> _Work request_
An exact repetition of the data below, without images, is the expected answer.

> _Raw data_
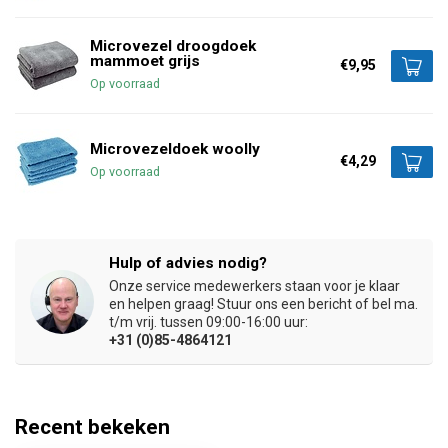
Microvezel droogdoek
mammoet grijs
€9,95
Op voorraad
Microvezeldoek woolly
€4,29
Op voorraad
Hulp of advies nodig?
Onze service medewerkers staan voor je klaar
en helpen graag! Stuur ons een bericht of bel ma.
t/m vrij. tussen 09:00-16:00 uur:
+31 (0)85-4864121
Recent bekeken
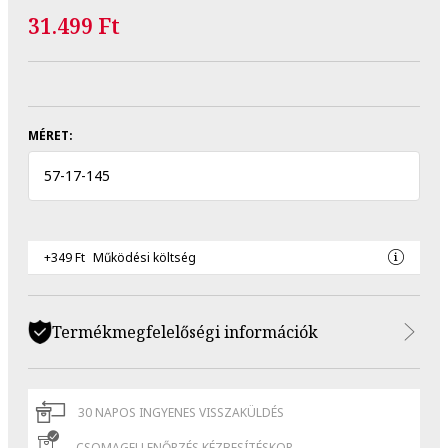
31.499 Ft
MÉRET:
57
-
17
-
145
+349 Ft
Működési költség
Termékmegfelelőségi információk
30 NAPOS INGYENES VISSZAKÜLDÉS
CSOMAGELLENŐRZÉS KÉZBESÍTÉSKOR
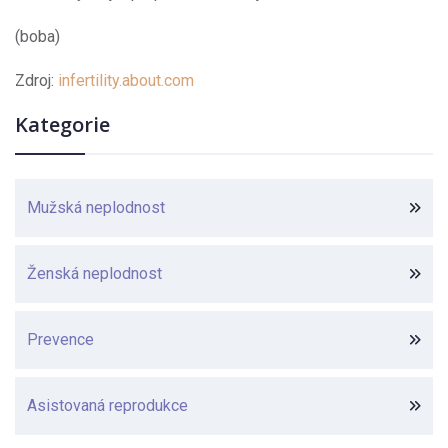
(boba)
Zdroj:
infertility.about.com
Kategorie
Mužská neplodnost
Ženská neplodnost
Prevence
Asistovaná reprodukce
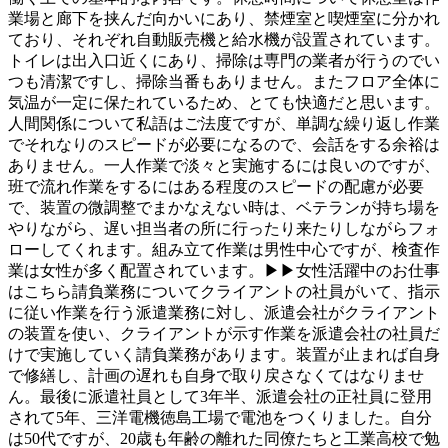
業場と廊下を挟んだ向かいにあり、禁煙室と喫煙室に分かれ
ており、それぞれ自動販売機と給水機が設置されています。
トイレは出入口近くにあり、掃除は専門の業者が行うのでい
つも清潔ですし、掃除当番もありません。またフロア全体に
気温が一定に保たれているため、とても快適だと思います。
人間関係について私語はご法度ですが、単調な繰り返し作業
でそれなりのスピードが必要になるので、会話をする余裕は
ありません。一人作業で淡々と実施するには良いのですが、
班で流れ作業をするにはある程度のスピードの配慮が必要
で、装置の微調整でまかなえない時は、ベテランが持ち場を
やりながら、遅い担当者の所に行ったり来たりしながらフォ
ローしてくれます。組み立て作業は男性中心ですが、検査作
業は女性が多く配置されています。▶▶女性活躍中のお仕事
はこちら請負業務についてクライアントの社員がいて、指示
に従い作業を行う派遣業務に対し、派遣会社がクライアント
の装置を使い、クライアントが示す作業を派遣会社の社員だ
けで実施していく請負業務があります。装置が止まれば自身
で修繕し、計画の遅れも自身で取り戻さなくてはなりませ
ん。最後に派遣社員として3年半、派遣会社の正社員に登用
されて5年、三洋電機徳島工場で電池をつくりました。自分
は50代ですが、20歳も年齢の離れた同僚たちと工業高校で勉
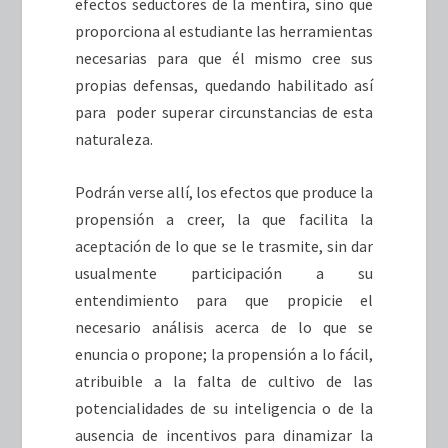
efectos seductores de la mentira, sino que
proporciona al estudiante las herramientas
necesarias para que él mismo cree sus
propias defensas, quedando habilitado así
para poder superar circunstancias de esta
naturaleza.
Podrán verse allí, los efectos que produce la
propensión a creer, la que facilita la
aceptación de lo que se le trasmite, sin dar
usualmente participación a su
entendimiento para que propicie el
necesario análisis acerca de lo que se
enuncia o propone; la propensión a lo fácil,
atribuible a la falta de cultivo de las
potencialidades de su inteligencia o de la
ausencia de incentivos para dinamizar la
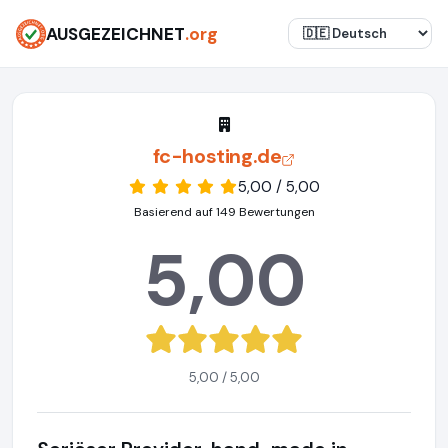
AUSGEZEICHNET
.org
fc-hosting.de
5,00 / 5,00
Basierend auf 149 Bewertungen
5,00
5,00 / 5,00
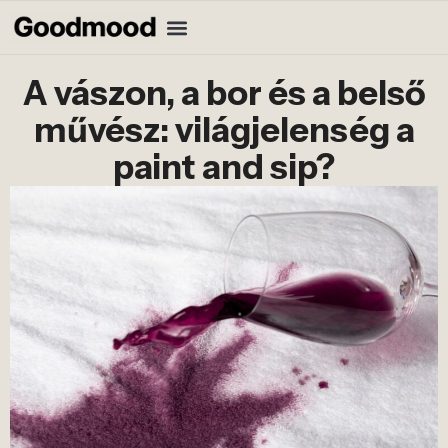
A vászon, a bor és a belső
művész: világjelenség a
paint and sip?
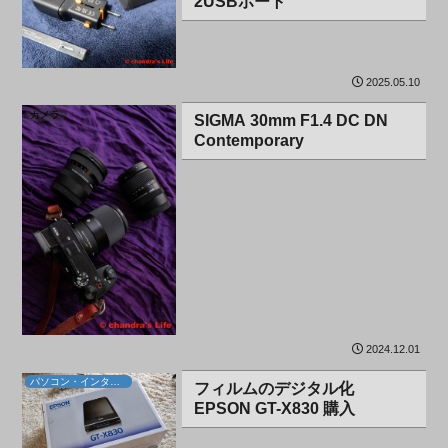
2USBポート
2025.05.10
カメラ
SIGMA 30mm F1.4 DC DN
Contemporary
2024.12.01
パソコン・インターネット
フィルムのデジタル化
EPSON GT-X830 購入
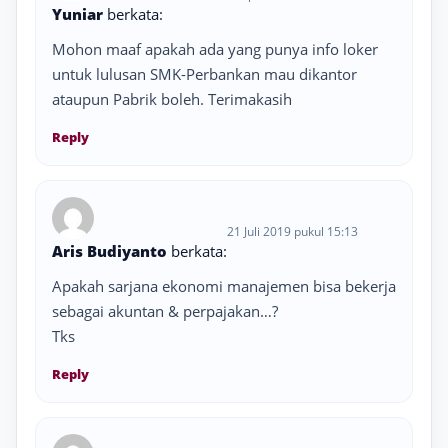
Yuniar
berkata:
Mohon maaf apakah ada yang punya info loker
untuk lulusan SMK-Perbankan mau dikantor
ataupun Pabrik boleh. Terimakasih
Reply
21 Juli 2019 pukul 15:13
Aris Budiyanto
berkata:
Apakah sarjana ekonomi manajemen bisa bekerja
sebagai akuntan & perpajakan…?
Tks
Reply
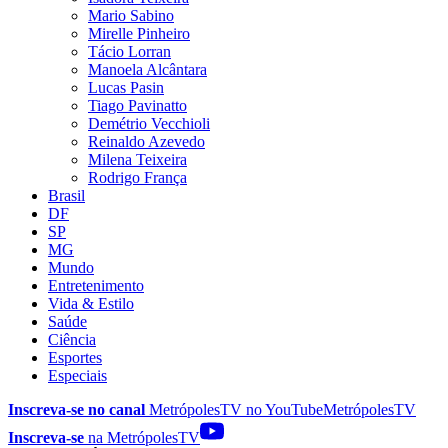
Mario Sabino
Mirelle Pinheiro
Tácio Lorran
Manoela Alcântara
Lucas Pasin
Tiago Pavinatto
Demétrio Vecchioli
Reinaldo Azevedo
Milena Teixeira
Rodrigo França
Brasil
DF
SP
MG
Mundo
Entretenimento
Vida & Estilo
Saúde
Ciência
Esportes
Especiais
Inscreva-se no canal
MetrópolesTV no
YouTube
MetrópolesTV
Inscreva-se
na MetrópolesTV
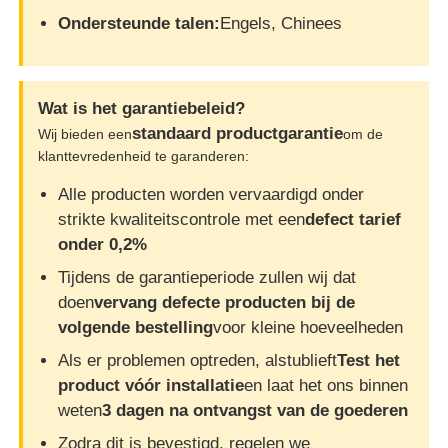
Ondersteunde talen:
Engels, Chinees
Wat is het garantiebeleid?
standaard productgarantie
Wij bieden een
om de
klanttevredenheid te garanderen:
Alle producten worden vervaardigd onder
strikte kwaliteitscontrole met een
defect tarief
onder 0,2%
Tijdens de garantieperiode zullen wij dat
doen
vervang defecte producten bij de
volgende bestelling
voor kleine hoeveelheden
Als er problemen optreden, alstublieft
Test het
product vóór installatie
en laat het ons binnen
weten
3 dagen na ontvangst van de goederen
Zodra dit is bevestigd, regelen we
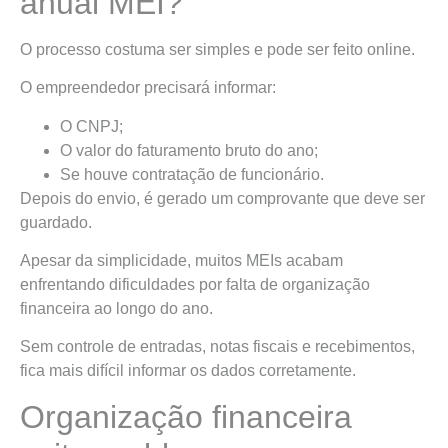
anual MEI?
O processo costuma ser simples e pode ser feito online.
O empreendedor precisará informar:
O CNPJ;
O valor do faturamento bruto do ano;
Se houve contratação de funcionário.
Depois do envio, é gerado um comprovante que deve ser
guardado.
Apesar da simplicidade, muitos MEIs acabam
enfrentando dificuldades por falta de organização
financeira ao longo do ano.
Sem controle de entradas, notas fiscais e recebimentos,
fica mais difícil informar os dados corretamente.
Organização financeira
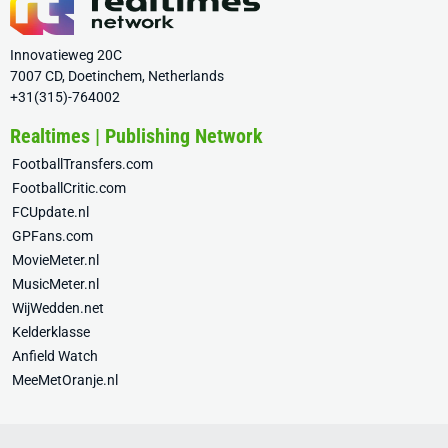
Innovatieweg 20C
7007 CD, Doetinchem, Netherlands
+31(315)-764002
Realtimes | Publishing Network
FootballTransfers.com
FootballCritic.com
FCUpdate.nl
GPFans.com
MovieMeter.nl
MusicMeter.nl
WijWedden.net
Kelderklasse
Anfield Watch
MeeMetOranje.nl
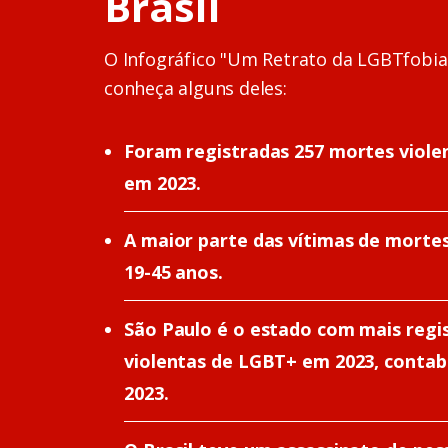
Brasil
O Infográfico "Um Retrato da LGBTfobia
conheça alguns deles:
Foram registradas 257 mortes viol
em 2023.
A maior parte das vítimas de mortes
19-45 anos.
São Paulo é o estado com mais regi
violentas de LGBT+ em 2023, contab
2023.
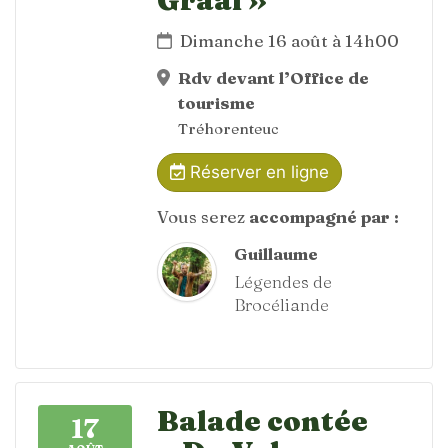
Dimanche 16 août à 14h00
Rdv devant l’Office de
tourisme
Tréhorenteuc
Réserver en ligne
Vous serez
accompagné par :
Guillaume
Légendes de
Brocéliande
Balade contée
17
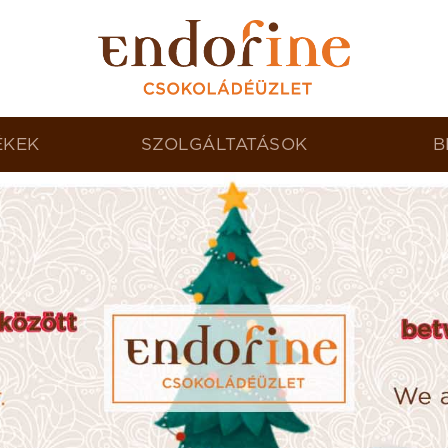
ÉKEK
SZOLGÁLTATÁSOK
B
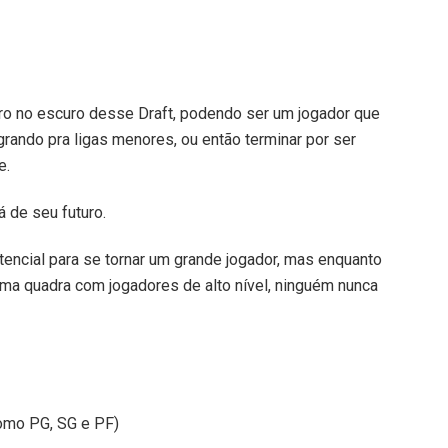
iro no escuro desse Draft, podendo ser um jogador que
grando pra ligas menores, ou então terminar por ser
e.
á de seu futuro.
tencial para se tornar um grande jogador, mas enquanto
uma quadra com jogadores de alto nível, ninguém nunca
como PG, SG e PF)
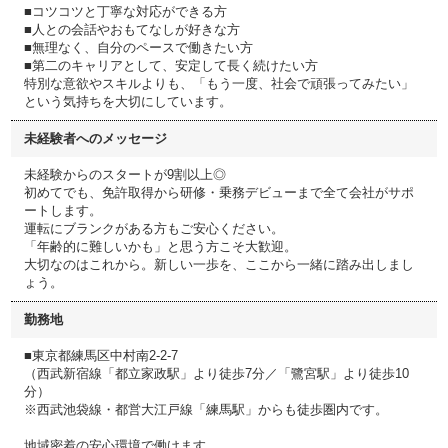
■コツコツと丁寧な対応ができる方
■人との会話やおもてなしが好きな方
■無理なく、自分のペースで働きたい方
■第二のキャリアとして、安定して長く続けたい方
特別な意欲やスキルよりも、「もう一度、社会で頑張ってみたい」
という気持ちを大切にしています。
未経験者へのメッセージ
未経験からのスタートが9割以上◎
初めてでも、免許取得から研修・乗務デビューまで全て会社がサポ
ートします。
運転にブランクがある方もご安心ください。
「年齢的に難しいかも」と思う方こそ大歓迎。
大切なのはこれから。新しい一歩を、ここから一緒に踏み出しまし
ょう。
勤務地
■東京都練馬区中村南2-2-7
（西武新宿線「都立家政駅」より徒歩7分／「鷺宮駅」より徒歩10
分）
※西武池袋線・都営大江戸線「練馬駅」からも徒歩圏内です。
地域密着の安心環境で働けます。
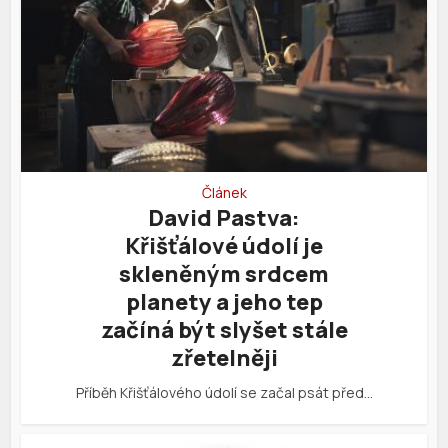
Článek
David Pastva:
Křišťálové údolí je
skleněným srdcem
planety a jeho tep
začíná být slyšet stále
zřetelněji
Příběh Křišťálového údolí se začal psát před…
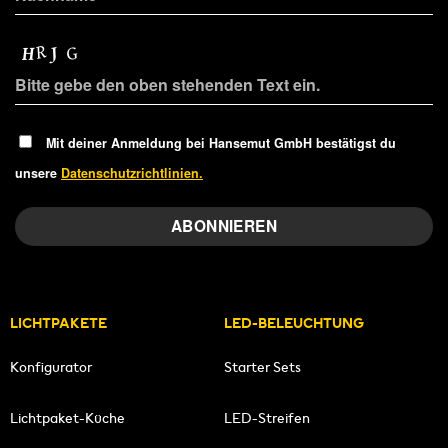
Mit deiner Anmeldung bei Hansemut GmbH bestätigst du
unsere
Datenschutzrichtlinien.
LICHTPAKETE
LED-BELEUCHTUNG
Konfigurator
Starter Sets
Lichtpaket-Küche
LED-Streifen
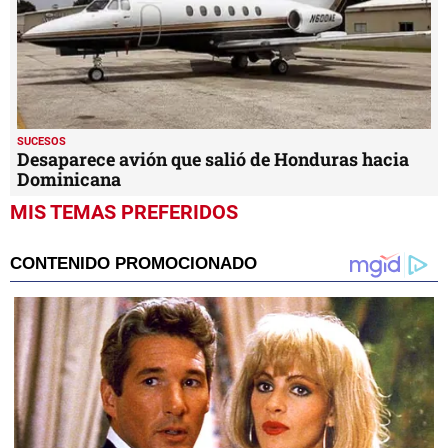
SUCESOS
Desaparece avión que salió de Honduras hacia
Dominicana
MIS TEMAS PREFERIDOS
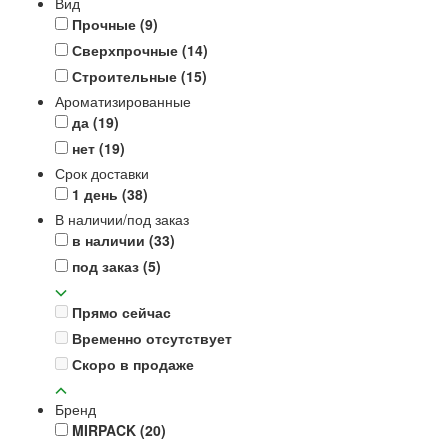
Вид
Прочные
(9)
Сверхпрочные
(14)
Строительные
(15)
Ароматизированные
да
(19)
нет
(19)
Срок доставки
1 день
(38)
В наличии/под заказ
в наличии
(33)
под заказ
(5)
Прямо сейчас
Временно отсутствует
Скоро в продаже
Бренд
MIRPACK
(20)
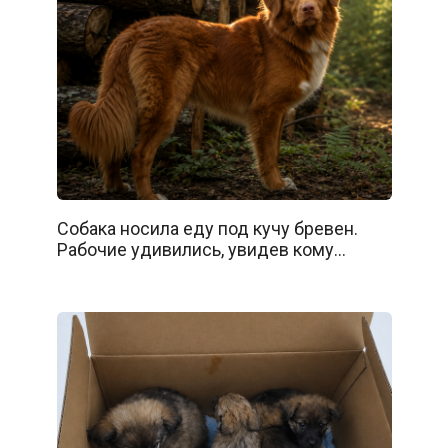
Собака носила еду под кучу бревен.
Рабочие удивились, увидев кому…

> _Solution to this exercise_
Microvezel droogdoek
mammoet grijs
€9,95
Op voorraad
Microvezeldoek woolly
€4,29
Op voorraad
Hulp of advies nodig?
Onze service medewerkers staan voor je klaar
en helpen graag! Stuur ons een bericht of bel ma.
t/m vrij. tussen 09:00-16:00 uur:
+31 (0)85-4864121
Recent bekeken
31.499 Ft
MÉRET:
57
-
17
-
145
+349 Ft
Működési költség
Termékmegfelelőségi információk
30 NAPOS INGYENES VISSZAKÜLDÉS
CSOMAGELLENŐRZÉS KÉZBESÍTÉSKOR
(boba)
Zdroj:
infertility.about.com
Kategorie
Mužská neplodnost
Ženská neplodnost
Prevence
Asistovaná reprodukce
業場と廊下を挟んだ向かいにあり、禁煙室と喫煙室に分かれ
ており、それぞれ自動販売機と給水機が設置されています。
トイレは出入口近くにあり、掃除は専門の業者が行うのでい
つも清潔ですし、掃除当番もありません。またフロア全体に
気温が一定に保たれているため、とても快適だと思います。
人間関係について私語はご法度ですが、単調な繰り返し作業
でそれなりのスピードが必要になるので、会話をする余裕は
ありません。一人作業で淡々と実施するには良いのですが、
班で流れ作業をするにはある程度のスピードの配慮が必要
で、装置の微調整でまかなえない時は、ベテランが持ち場を
やりながら、遅い担当者の所に行ったり来たりしながらフォ
ローしてくれます。組み立て作業は男性中心ですが、検査作
業は女性が多く配置されています。▶▶女性活躍中のお仕事
はこちら請負業務についてクライアントの社員がいて、指示
に従い作業を行う派遣業務に対し、派遣会社がクライアント
の装置を使い、クライアントが示す作業を派遣会社の社員だ
けで実施していく請負業務があります。装置が止まれば自身
で修繕し、計画の遅れも自身で取り戻さなくてはなりませ
ん。最後に派遣社員として3年半、派遣会社の正社員に登用
されて5年、三洋電機徳島工場で電池をつくりました。自分
は50代ですが、20歳も年齢の離れた同僚たちと工業高校で勉
efectos seductores de la mentira, sino que
proporciona al estudiante las herramientas
necesarias para que él mismo cree sus
propias defensas, quedando habilitado así
para poder superar circunstancias de esta
naturaleza.
Podrán verse allí, los efectos que produce la
propensión a creer, la que facilita la
aceptación de lo que se le trasmite, sin dar
usualmente participación a su
entendimiento para que propicie el
necesario análisis acerca de lo que se
enuncia o propone; la propensión a lo fácil,
atribuible a la falta de cultivo de las
potencialidades de su inteligencia o de la
ausencia de incentivos para dinamizar la
AUSGEZEICHNET
.org
fc-hosting.de
5,00 / 5,00
Basierend auf 149 Bewertungen
5,00
5,00 / 5,00
A vászon, a bor és a belső
művész: világjelenség a
paint and sip?
2USBポート
2025.05.10
カメラ
SIGMA 30mm F1.4 DC DN
Contemporary
2024.12.01
パソコン・インターネット
フィルムのデジタル化
EPSON GT-X830 購入
Yuniar
berkata:
Mohon maaf apakah ada yang punya info loker
untuk lulusan SMK-Perbankan mau dikantor
ataupun Pabrik boleh. Terimakasih
Reply
21 Juli 2019 pukul 15:13
Aris Budiyanto
berkata:
Apakah sarjana ekonomi manajemen bisa bekerja
sebagai akuntan & perpajakan…?
Tks
Reply
Mario Sabino
Mirelle Pinheiro
Tácio Lorran
Manoela Alcântara
Lucas Pasin
Tiago Pavinatto
Demétrio Vecchioli
Reinaldo Azevedo
Milena Teixeira
Rodrigo França
Brasil
DF
SP
MG
Mundo
Entretenimento
Vida & Estilo
Saúde
Ciência
Esportes
Especiais
Inscreva-se no canal
MetrópolesTV no
YouTube
MetrópolesTV
Inscreva-se
na MetrópolesTV
Ondersteunde talen:
Engels, Chinees
Wat is het garantiebeleid?
standaard productgarantie
Wij bieden een
om de
klanttevredenheid te garanderen:
Alle producten worden vervaardigd onder
strikte kwaliteitscontrole met een
defect tarief
onder 0,2%
Tijdens de garantieperiode zullen wij dat
doen
vervang defecte producten bij de
volgende bestelling
voor kleine hoeveelheden
Als er problemen optreden, alstublieft
Test het
product vóór installatie
en laat het ons binnen
weten
3 dagen na ontvangst van de goederen
Zodra dit is bevestigd, regelen we
anual MEI?
O processo costuma ser simples e pode ser feito online.
O empreendedor precisará informar:
O CNPJ;
O valor do faturamento bruto do ano;
Se houve contratação de funcionário.
Depois do envio, é gerado um comprovante que deve ser
guardado.
Apesar da simplicidade, muitos MEIs acabam
enfrentando dificuldades por falta de organização
financeira ao longo do ano.
Sem controle de entradas, notas fiscais e recebimentos,
fica mais difícil informar os dados corretamente.
Organização financeira
Innovatieweg 20C
7007 CD, Doetinchem, Netherlands
+31(315)-764002
Realtimes | Publishing Network
FootballTransfers.com
FootballCritic.com
FCUpdate.nl
GPFans.com
MovieMeter.nl
MusicMeter.nl
WijWedden.net
Kelderklasse
Anfield Watch
MeeMetOranje.nl
Brasil
O Infográfico "Um Retrato da LGBTfobia
conheça alguns deles:
Foram registradas 257 mortes viol
em 2023.
A maior parte das vítimas de mortes
19-45 anos.
São Paulo é o estado com mais regi
violentas de LGBT+ em 2023, contab
2023.
Dimanche 16 août à 14h00
Rdv devant l’Office de
tourisme
Tréhorenteuc
Réserver en ligne
Vous serez
accompagné par :
Guillaume
Légendes de
Brocéliande
Balade contée
17
ÉKEK
SZOLGÁLTATÁSOK
B
iro no escuro desse Draft, podendo ser um jogador que
grando pra ligas menores, ou então terminar por ser
e.
á de seu futuro.
tencial para se tornar um grande jogador, mas enquanto
uma quadra com jogadores de alto nível, ninguém nunca
como PG, SG e PF)
■コツコツと丁寧な対応ができる方
■人との会話やおもてなしが好きな方
■無理なく、自分のペースで働きたい方
■第二のキャリアとして、安定して長く続けたい方
特別な意欲やスキルよりも、「もう一度、社会で頑張ってみたい」
という気持ちを大切にしています。
未経験者へのメッセージ
未経験からのスタートが9割以上◎
初めてでも、免許取得から研修・乗務デビューまで全て会社がサポ
ートします。
運転にブランクがある方もご安心ください。
「年齢的に難しいかも」と思う方こそ大歓迎。
大切なのはこれから。新しい一歩を、ここから一緒に踏み出しまし
ょう。
勤務地
■東京都練馬区中村南2-2-7
（西武新宿線「都立家政駅」より徒歩7分／「鷺宮駅」より徒歩10
分）
※西武池袋線・都営大江戸線「練馬駅」からも徒歩圏内です。
地域密着の安心環境で働けます。
Článek
David Pastva:
Křišťálové údolí je
skleněným srdcem
planety a jeho tep
začíná být slyšet stále
zřetelněji
Příběh Křišťálového údolí se začal psát před…
Mit deiner Anmeldung bei Hansemut GmbH bestätigst du
unsere
Datenschutzrichtlinien.
LICHTPAKETE
LED-BELEUCHTUNG
Konfigurator
Starter Sets
Lichtpaket-Küche
LED-Streifen
SUCESOS
Desaparece avión que salió de Honduras hacia
Dominicana
MIS TEMAS PREFERIDOS
Вид
Прочные
(9)
Сверхпрочные
(14)
Строительные
(15)
Ароматизированные
да
(19)
нет
(19)
Срок доставки
1 день
(38)
В наличии/под заказ
в наличии
(33)
под заказ
(5)
Прямо сейчас
Временно отсутствует
Скоро в продаже
Бренд
MIRPACK
(20)
Собака носила еду под кучу бревен.
Рабочие удивились, увидев кому…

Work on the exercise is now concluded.